Issue: November 2014

In an open letter to The Lancet, health experts argued that alternative trial designs should be explored when combating the current Ebola outbreak.

“We accept that [randomized controlled trials] can generate strong evidence in ordinary circumstances; not, however, in the midst of the worst Ebola epidemic in history,” the experts wrote. “The urgent need is to establish whether new investigational drugs offer survival benefits, and thus which, if any, should be recommended by WHO to save lives. We have innovative but proven trial designs for doing exactly that. We should be using them, rather than doggedly insisting on gold standards that were developed for different settings and purposes.”

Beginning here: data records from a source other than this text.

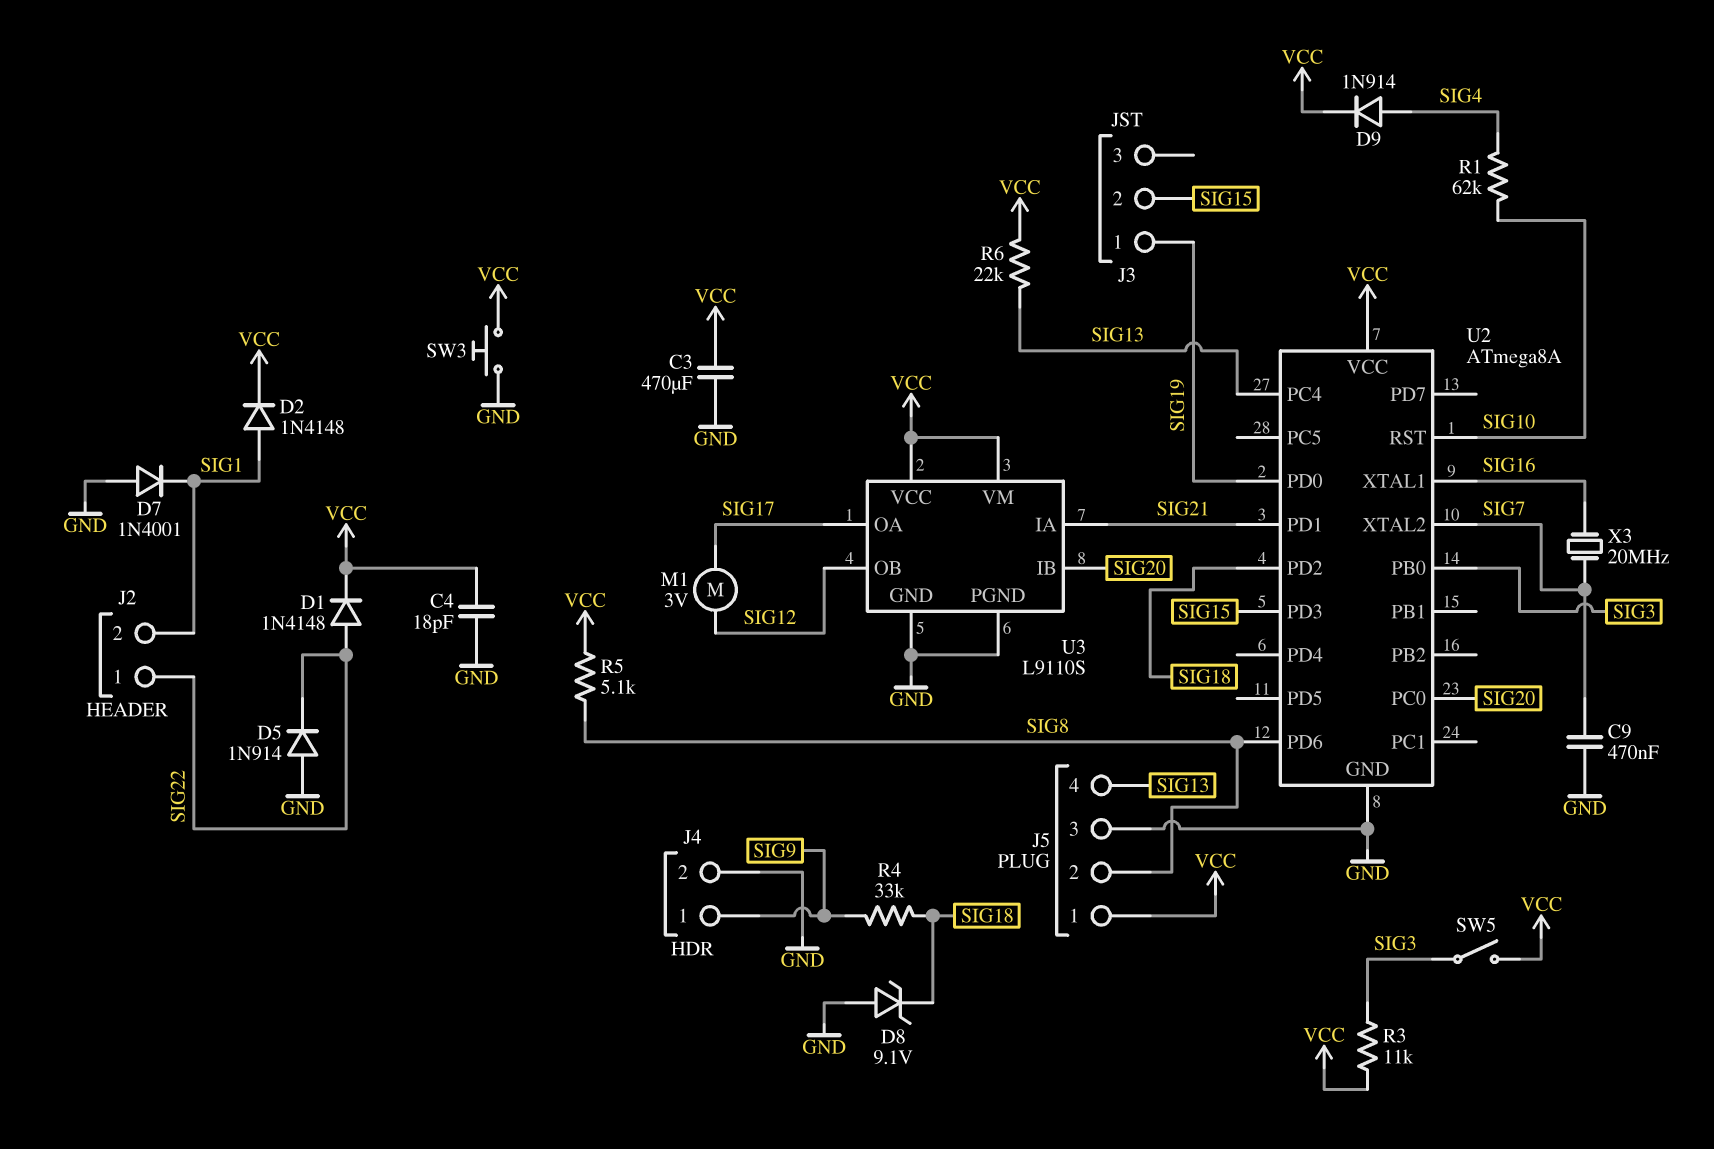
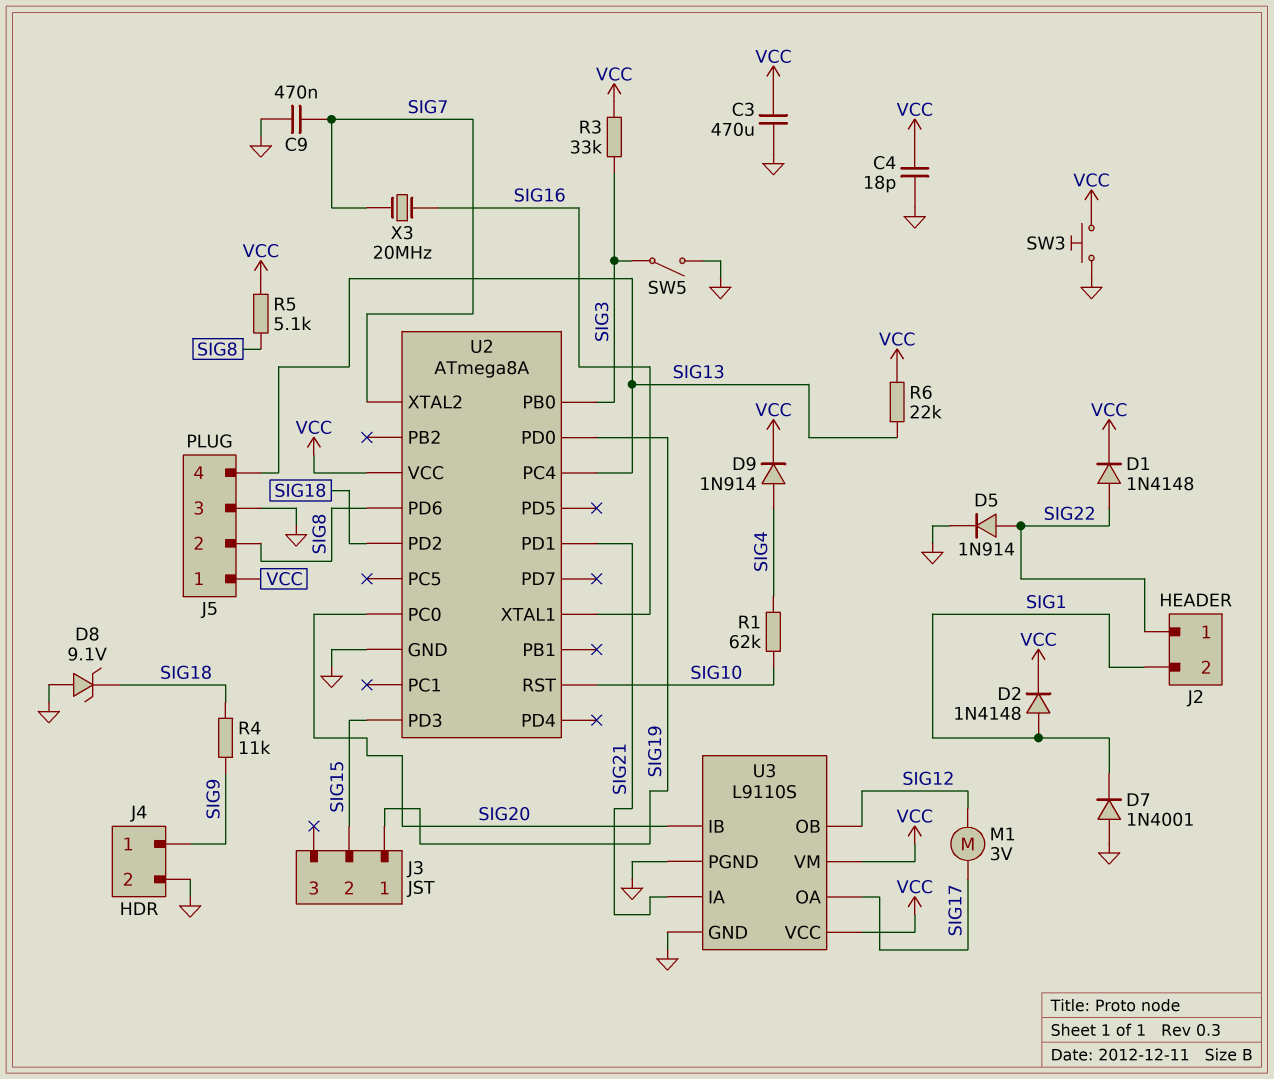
D5: diode 1N914 (A GND, K SIG22) -> diode 1N914 (A SIG22, K GND)
R3: 11k (SIG3, VCC) -> 33k (SIG3, VCC)
R4: 33k (SIG9, SIG18) -> 11k (SIG9, SIG18)
SW5: switch (SIG3, VCC) -> switch (GND, SIG3)

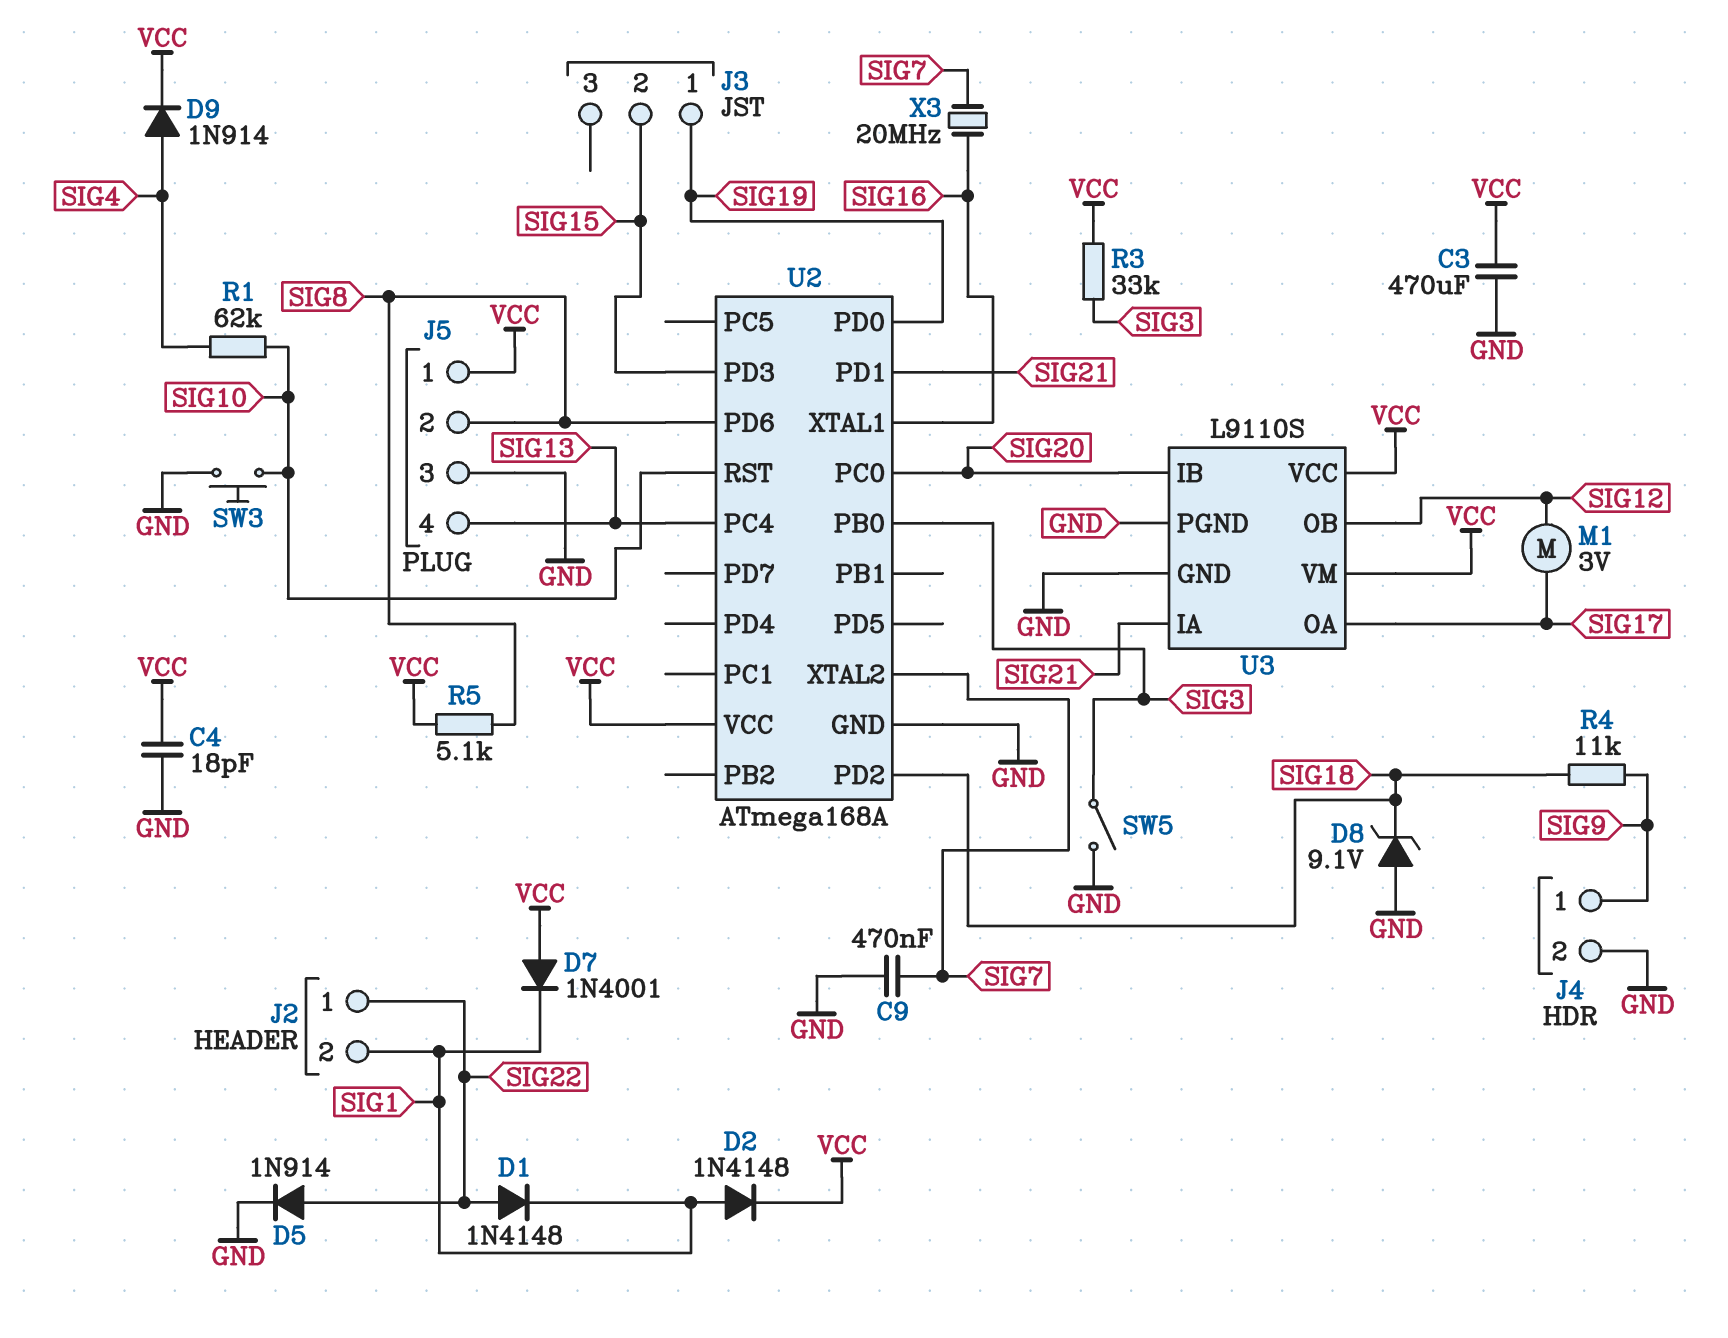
D1: diode 1N4148 (A SIG22, K VCC) -> diode 1N4148 (A SIG22, K SIG1)
D7: diode 1N4001 (A GND, K SIG1) -> diode 1N4001 (A VCC, K SIG1)
R6: 22k (SIG13, VCC) -> none
SW3: button (GND, VCC) -> button (GND, SIG10)
U2: ATmega8A -> ATmega168A

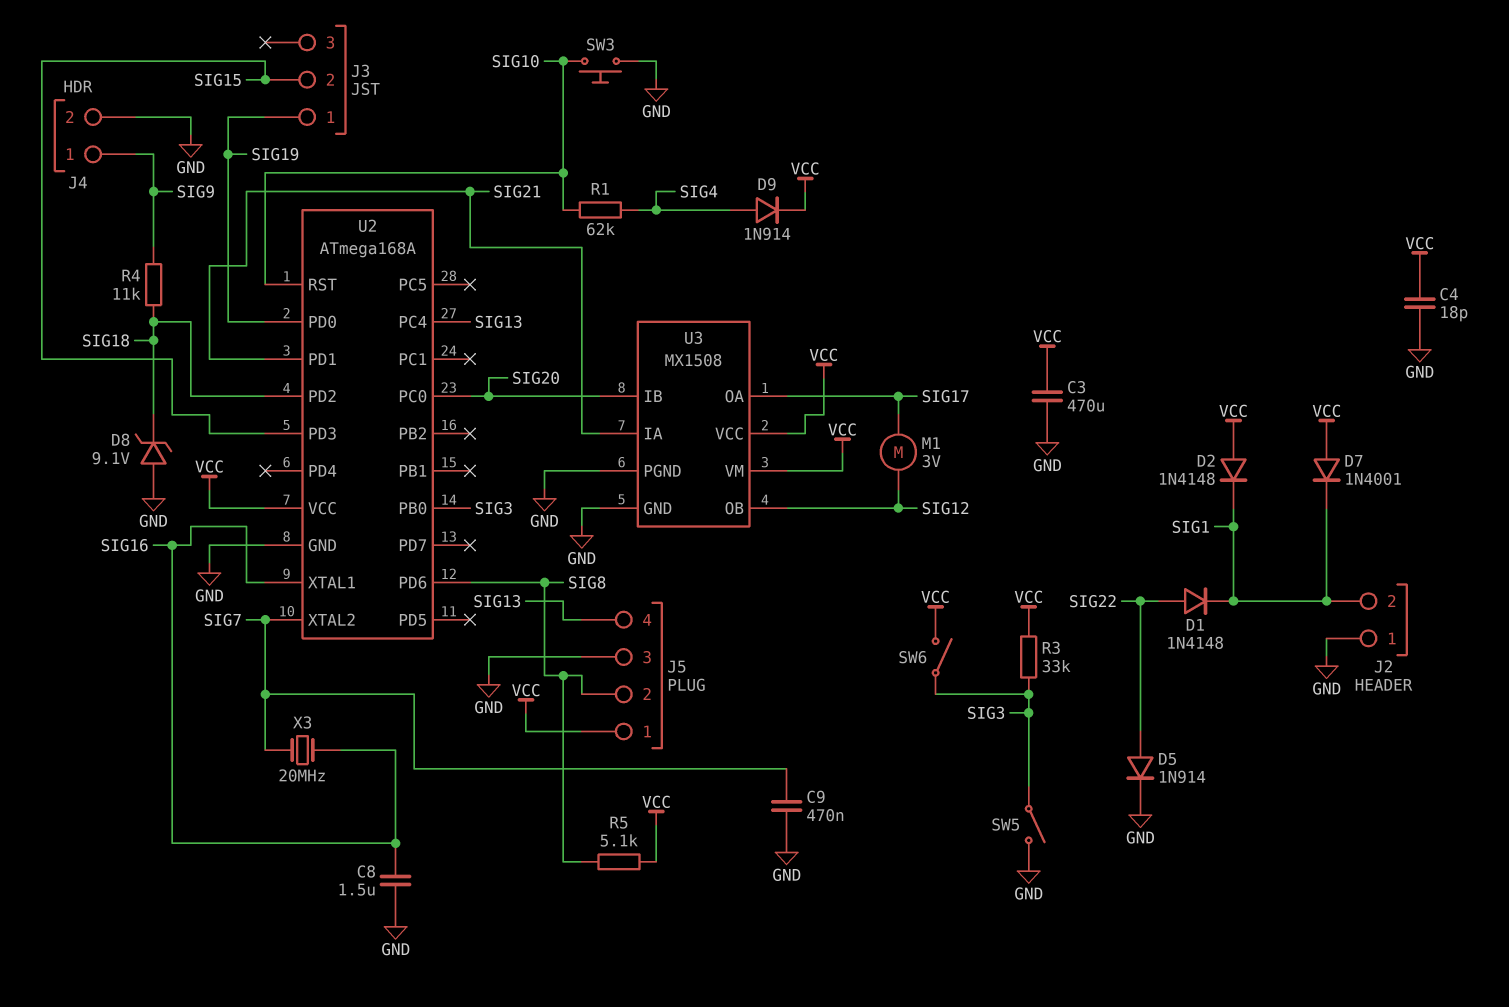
C8: none -> 1.5uF (GND, SIG16)
D2: diode 1N4148 (A SIG1, K VCC) -> diode 1N4148 (A VCC, K SIG1)
J2 pin 1: SIG22 -> GND
SW6: none -> switch (SIG3, VCC)
U3: L9110S -> MX1508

The 17 signatories, made up of senior health professionals and ethicists from Africa, Europe and the United States, wrote that the outbreak’s severity has only increased since WHO’s initial declaration that experimental drug use was ethical in such a situation. They wrote that under these circumstances, the advantages of randomized controlled trials paled in comparison to those of alternative designs.

“The priority must be to generate data about effectiveness and safety as swiftly as possible, so that the most useful new treatments can be identified for rapid deployment,” the experts wrote. “Alternative trial designs have the potential to do this more quickly, and with greatest social and ethical acceptability.”

The experts offered potential models for distributing and observing treatment efficacy that would be subject to adjustment depending on observed outcomes, noting that such models have been used in other areas such as cancer treatment.

“There is no need for rules to be bent or corners to be cut; the necessary procedures already exist, and are used,” they wrote.

Aside from addressing the logistics of alternative designs, they also argued that streamlining treatment was necessary when considering the lives of those at risk.

“No-one insisted that western medical workers offered zMapp and other investigational products were randomized to receive the drug or conventional care plus a placebo,” the experts wrote. “None of us would consent to be randomized in such circumstances.

“When conventional care means such a high probability of death, it is problematic to insist on randomizing patients to it when the intervention arm holds out at least the possibility of benefit. Ethical arguments are not the same for all levels of risk,” they wrote.

The letter’s 17 signatories are: Clement Adebamowo, Oumou Bah-Sow, Fred Binka, Roberto Bruzzone, Arthur Caplan, Jean-François Delfraissy, Dave Heymann, Peter Horby, Pontiano Kaleebu, Jean-Jacques Muyembe Tamfum, Piero Olliaro, Peter Piot, Abdul Tejan-Cole, Oyewale Tomori, Aissatou Toure, Els Torreele and John Whitehead.

Disclosure: The authors reported no relevant financial disclosures.